=== Source text ===
:::

# Looking for young male rat, long island NY



## ArmyWife3409 (Apr 4, 2010)

Hi everyone. My name is KC and I recently purchased the most amazing little rat from a pet store. Unfortunately, I knew nothing about rats at the time, and by the time I went back to get him a litter mate, they were all gone as feeders. I found a breeder that specialized in dumbo rats, and I am waiting for a call back. Unfortunately I haven't heard anything from him, and every day that my little buddy spends alone I am heartbroken for him - I know that even though he gets about four or five hours of attention a day, I can't replace a cage mate.

:::

=== Exercise set ===
[1] Answer these questions using the forum post about the pet rat:
(a) Where did the poster buy the rat?
(b) What kind of rats does the breeder the poster found specialize in?
(c) About how many hours of attention does the rat get each day?
[2] Carry on the forum post about the pet rat, picking up after its last sentence.

:::

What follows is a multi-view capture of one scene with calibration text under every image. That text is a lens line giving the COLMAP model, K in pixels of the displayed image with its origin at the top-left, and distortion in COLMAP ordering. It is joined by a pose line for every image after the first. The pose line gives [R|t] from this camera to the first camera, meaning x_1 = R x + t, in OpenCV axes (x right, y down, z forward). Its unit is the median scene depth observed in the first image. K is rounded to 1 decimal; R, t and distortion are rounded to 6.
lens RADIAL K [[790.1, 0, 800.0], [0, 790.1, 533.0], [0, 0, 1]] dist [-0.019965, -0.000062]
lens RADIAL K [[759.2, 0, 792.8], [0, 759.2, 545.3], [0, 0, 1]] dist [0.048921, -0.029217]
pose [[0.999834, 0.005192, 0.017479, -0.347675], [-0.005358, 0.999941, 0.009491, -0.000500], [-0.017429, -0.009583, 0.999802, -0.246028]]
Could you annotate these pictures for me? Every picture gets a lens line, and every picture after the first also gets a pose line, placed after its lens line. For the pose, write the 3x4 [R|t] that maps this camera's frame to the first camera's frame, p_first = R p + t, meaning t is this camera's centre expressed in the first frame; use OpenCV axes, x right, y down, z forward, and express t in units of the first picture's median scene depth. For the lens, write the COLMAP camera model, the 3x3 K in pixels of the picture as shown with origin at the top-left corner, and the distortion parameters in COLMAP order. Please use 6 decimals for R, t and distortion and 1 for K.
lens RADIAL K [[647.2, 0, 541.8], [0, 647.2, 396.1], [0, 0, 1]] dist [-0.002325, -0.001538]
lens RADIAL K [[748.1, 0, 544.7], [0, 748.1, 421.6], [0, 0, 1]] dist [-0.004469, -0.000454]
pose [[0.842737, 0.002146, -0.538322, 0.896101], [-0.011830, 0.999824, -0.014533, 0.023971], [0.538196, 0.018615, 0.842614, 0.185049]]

:::

=== Answers to the exercise ===
[1]
(a) At a pet store.
(b) Dumbo rats.
(c) About four or five hours.

[2]
Whatever little guy we adopt would have a permanent, loving home, fresh fruits, veggies and snacks, toys to play with, and of course, a brother to love! I pride myself on the amount of care I provide for my animals, and they are really more like my children. I am hoping to stay around this forum and learn as much as I can about owning and caring for rats - so I'd be more than happy to provide updates, pictures, ect. as the little baby grows! 

If anyone knows of any breeders, or young rats around me that could use a home, I'd be really appreciative, and so would Feivel!


----------



## rattiesalem24 (Feb 21, 2010)

Have you looked at the Big Apple Rattery?
I just googled rat breeders in long island, Ny, so I'm not sure if they are reliable or not, I'm sorry.
http://www.myspace.com/bigapplerattery


----------



## ArmyWife3409 (Apr 4, 2010)

Actually, reading her myspace, she seems like a legit enough breeder - she even mentions the goals she has with each breading, and says she needs a minimum of 3 babies reserved before she even breeds a pair... Thank you so much for your help, we'll see what happens!


----------



## rattiesalem24 (Feb 21, 2010)

Yay! I hope everything works out!
Your Welcome ;D.

*Please* tell me if it works out!


----------



## ArmyWife3409 (Apr 4, 2010)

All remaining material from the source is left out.